EU Laws

When you buy something from a retailer, such as Tesco, there will be a one year warranty included as standard, something we take for granted in the UK. For most people one year is sufficient and it seems quite reasonable, but what if you just spent £2,000 on a new plasma TV and it stopped working after 13 months? Surely that isn’t fair. Of course, some people choose to pay a fortune for an extended warranty lasting several years, which might be prudent for such an expensive product. However, there is also another useful tool one can use and it’s entirely free.

This tool is something that has been around for a long time but nobody seems to know about it. The tool in question is an EU Directive that states:

A two-year guarantee applies for the sale of all consumer goods everywhere in the EU. In some countries, this may be more, and some manufacturers also choose to offer a longer warranty period.

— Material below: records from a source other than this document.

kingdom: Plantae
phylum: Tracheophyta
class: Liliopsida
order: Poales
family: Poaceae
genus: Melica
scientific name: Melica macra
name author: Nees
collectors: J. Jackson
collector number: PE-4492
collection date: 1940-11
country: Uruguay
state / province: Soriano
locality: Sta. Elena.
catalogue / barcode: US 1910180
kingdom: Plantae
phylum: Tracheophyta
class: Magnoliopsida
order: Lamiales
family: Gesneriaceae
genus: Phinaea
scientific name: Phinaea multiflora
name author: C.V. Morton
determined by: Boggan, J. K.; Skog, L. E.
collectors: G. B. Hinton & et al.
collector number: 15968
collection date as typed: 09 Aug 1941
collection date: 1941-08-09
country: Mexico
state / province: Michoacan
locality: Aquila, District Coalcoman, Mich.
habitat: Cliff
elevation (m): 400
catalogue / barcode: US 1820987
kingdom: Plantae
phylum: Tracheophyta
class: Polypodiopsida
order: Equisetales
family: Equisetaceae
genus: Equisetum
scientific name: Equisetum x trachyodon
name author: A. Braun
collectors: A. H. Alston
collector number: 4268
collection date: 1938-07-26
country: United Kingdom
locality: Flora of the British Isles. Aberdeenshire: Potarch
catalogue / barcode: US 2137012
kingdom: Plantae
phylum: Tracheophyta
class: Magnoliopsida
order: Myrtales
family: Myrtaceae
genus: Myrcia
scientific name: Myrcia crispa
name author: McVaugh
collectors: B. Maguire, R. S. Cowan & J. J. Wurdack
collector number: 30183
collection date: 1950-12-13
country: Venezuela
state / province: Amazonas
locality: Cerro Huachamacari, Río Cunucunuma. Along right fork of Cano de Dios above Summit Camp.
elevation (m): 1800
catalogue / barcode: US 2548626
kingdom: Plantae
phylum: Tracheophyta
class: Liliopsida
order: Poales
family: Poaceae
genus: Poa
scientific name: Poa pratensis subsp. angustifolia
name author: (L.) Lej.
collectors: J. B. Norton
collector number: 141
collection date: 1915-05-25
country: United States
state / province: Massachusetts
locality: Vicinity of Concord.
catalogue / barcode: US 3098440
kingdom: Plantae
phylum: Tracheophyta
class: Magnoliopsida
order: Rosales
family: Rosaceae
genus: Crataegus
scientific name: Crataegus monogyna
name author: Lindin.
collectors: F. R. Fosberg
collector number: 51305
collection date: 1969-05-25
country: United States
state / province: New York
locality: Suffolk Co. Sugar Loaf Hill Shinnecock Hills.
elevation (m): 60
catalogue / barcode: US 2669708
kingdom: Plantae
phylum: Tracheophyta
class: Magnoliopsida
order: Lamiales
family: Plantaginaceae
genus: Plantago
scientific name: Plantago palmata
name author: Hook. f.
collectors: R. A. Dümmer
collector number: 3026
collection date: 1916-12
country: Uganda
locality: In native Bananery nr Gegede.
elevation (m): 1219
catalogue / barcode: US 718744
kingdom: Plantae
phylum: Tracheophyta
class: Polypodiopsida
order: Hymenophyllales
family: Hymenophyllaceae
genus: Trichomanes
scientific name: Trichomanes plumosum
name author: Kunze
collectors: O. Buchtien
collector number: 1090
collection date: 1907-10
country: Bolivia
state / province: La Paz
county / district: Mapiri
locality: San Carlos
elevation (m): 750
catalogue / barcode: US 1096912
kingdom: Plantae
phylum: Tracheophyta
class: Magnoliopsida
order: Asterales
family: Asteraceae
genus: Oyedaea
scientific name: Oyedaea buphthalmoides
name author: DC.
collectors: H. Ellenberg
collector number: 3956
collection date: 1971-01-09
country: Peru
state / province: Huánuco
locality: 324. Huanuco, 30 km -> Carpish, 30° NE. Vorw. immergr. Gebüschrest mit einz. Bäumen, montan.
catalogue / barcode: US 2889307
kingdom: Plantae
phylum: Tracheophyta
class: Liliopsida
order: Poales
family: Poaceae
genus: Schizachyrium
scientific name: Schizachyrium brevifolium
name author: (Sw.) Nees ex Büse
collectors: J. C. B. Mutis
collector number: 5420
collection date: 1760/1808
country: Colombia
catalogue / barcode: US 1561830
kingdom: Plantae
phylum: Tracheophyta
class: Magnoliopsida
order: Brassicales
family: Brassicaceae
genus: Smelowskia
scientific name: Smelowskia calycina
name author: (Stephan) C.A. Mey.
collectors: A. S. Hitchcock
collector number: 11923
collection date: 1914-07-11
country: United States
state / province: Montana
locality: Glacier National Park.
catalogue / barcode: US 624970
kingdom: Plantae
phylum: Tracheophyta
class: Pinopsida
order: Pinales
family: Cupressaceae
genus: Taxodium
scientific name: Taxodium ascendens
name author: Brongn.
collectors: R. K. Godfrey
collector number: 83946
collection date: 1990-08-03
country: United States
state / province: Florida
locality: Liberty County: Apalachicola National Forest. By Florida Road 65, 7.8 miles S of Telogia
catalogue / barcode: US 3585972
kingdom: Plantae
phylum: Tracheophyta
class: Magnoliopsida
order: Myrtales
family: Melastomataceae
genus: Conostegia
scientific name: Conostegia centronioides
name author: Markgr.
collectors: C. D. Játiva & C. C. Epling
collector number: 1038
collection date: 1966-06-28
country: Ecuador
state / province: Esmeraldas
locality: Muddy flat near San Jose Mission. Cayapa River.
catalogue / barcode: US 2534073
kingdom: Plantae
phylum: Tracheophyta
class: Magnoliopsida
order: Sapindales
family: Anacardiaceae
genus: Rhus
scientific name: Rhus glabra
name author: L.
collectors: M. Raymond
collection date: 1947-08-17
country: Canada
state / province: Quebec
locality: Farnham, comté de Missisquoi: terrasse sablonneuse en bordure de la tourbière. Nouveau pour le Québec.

This little law is simple enough, purchase something and it’s guaranteed for a refund or replacement for up to two years. Therefore the one year warranty UK retailers give people isn’t really worth much. It is useful only if the item breaks within 12 months, but outwith that time the EU directive is the consumers only weapon. Despite the fact that most retailers aren’t even aware of the directive, as soon as county court proceedings begin their head office will soon admit defeat, so it’s recommended that people pursue this whenever they can.

European Union

Although the EU law hasn’t made its way into UK law, there is no court in the country that can defy EU legislation, so the consumer will win any court battle. For the few people who do know about this law (mostly thanks to the internet), they have all succeeded in obtaining a refund or replacement with minimal fuss. Normally an EU law makes its way into UK law quite promptly, but for some reason this one has been forgotten about. That might be due to the fact that if every retailer in the UK offered two years warranty as standard they would be losing a significant amount of money, which would ultimately hurt our economy.

The UK government seems content that only a handful of people are aware of, or use this directive, for now. But as more people are looking for cheaper alternatives and turning to the internet for consumer advice, it’s only a matter of time before this EU directive becomes a household resource.